Another powerful practice is a meditation on the heart as the primordial drum. Take a comfortable seated posture with the spine erect. Tune into and relax the chest area -- the region of the heart chakra. Become aware of the pulse of your heart. To bring the sound more into focus you can feel the pulse on your wrist. Feel the energy, the prana, the electricity pumping from the heart to every part of your body. Feel the pulse of the heart echoing in every cell of your mind and body. With every pulse of the heart the entire body is being magnetized, energized, revitalized and rejuvenated. Each cell is washed and energized with freshly oxygenated blood. With every heartbeat feel the pumping energy of the heart transforming into electromagnetic waves, radiating out endlessly into the vastness of space. Mind and body pulse as one heart, one drum, resounding throughout all of reality. Feel the spiritual and physical heart synchronize and harmonize within you. Now feel the pulse of the mind and body aligning with the pulsing heart of the universe. Our individual consciousness is a point in the matrix of this luminous pulsing awareness that is the web of reality. We are one point of this pulsing consciousness but simultaneously we are the entire web pulsing everywhere. The source of all that is pulses throughout everything. There is only one of us here resounding and echoing to the cosmic drum of all that is.

"When a Navaho person wishes to renew or reestablish, in the world, the harmonious condition of well being and beauty expressed by the Navajo word hozho he must first strive, through ritual, to create this harmony and peacefulness within his own being. Having established such hozho within himself, he can then actively impart this state of well-being to the enveloping cosmos, through the transforming power of song or prayer. Finally, according to Gary Witherspoon's book, Language and Art in the Navajo Universe, "after a person has projected hozho into the air through ritual form, he then, at the conclusion of the ritual, breathes that hozho back into himself and makes himself a part of the order, harmony, and beauty he has projected into the world through the ritual mediums of speech and song." David Abram, Spell of the Sensuous.

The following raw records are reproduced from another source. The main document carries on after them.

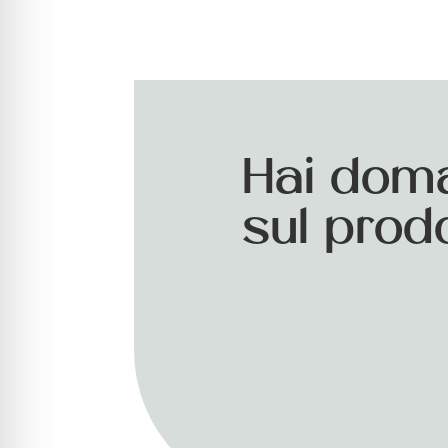
Hai dom
sul prod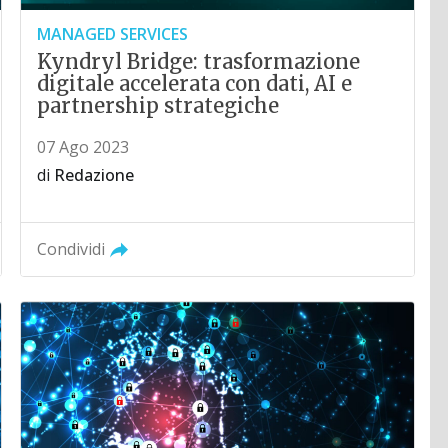
MANAGED SERVICES
Kyndryl Bridge: trasformazione
digitale accelerata con dati, AI e
partnership strategiche
07 Ago 2023
di
Redazione
Condividi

Heartmath, a non profit organization devoted to studying the heart, found that when people practice meditations that engender feelings of love, kindness and appreciation, that their levels of DHEA, the anti-aging hormone increased 100 percent. At the same time levels of cortisol, a hormone generated by stress, decreased by 23 percent. They also found that as people focused on experiencing love in their meditations the rhythm of their heartbeat synchronized with their breathing rhythms. Heartmath director Rollin McCraty, found that meditation with feelings of love synchronized the body's internal systems, affecting the immune system, the hormones and even cognitive performance.

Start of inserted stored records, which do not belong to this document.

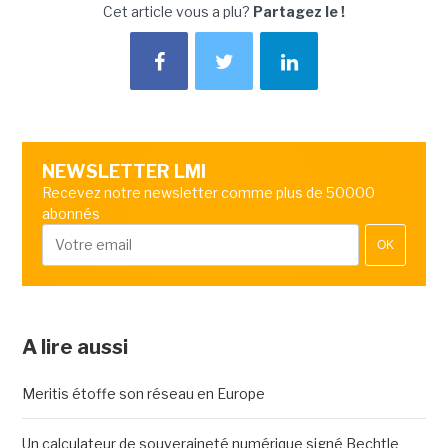
Cet article vous a plu?
Partagez le !
NEWSLETTER LMI
Recevez notre newsletter comme plus de 50000
abonnés
OK
A lire aussi
Meritis étoffe son réseau en Europe
Un calculateur de souveraineté numérique signé Bechtle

Consider this: we keep the heart center closed because if we kept it open to each and every person, being, situation we come in contact with, we would have to release our selfishness and radically change our behavior. When Mother Theresa opened her heart to the dying person who fell in her arms on the street she could no longer close her heart to the suffering all around her. She said from that moment on, she saw Christ in every person she met and in becoming a nun she had dedicated her life to Him. To serve him was to care for him in all his guises.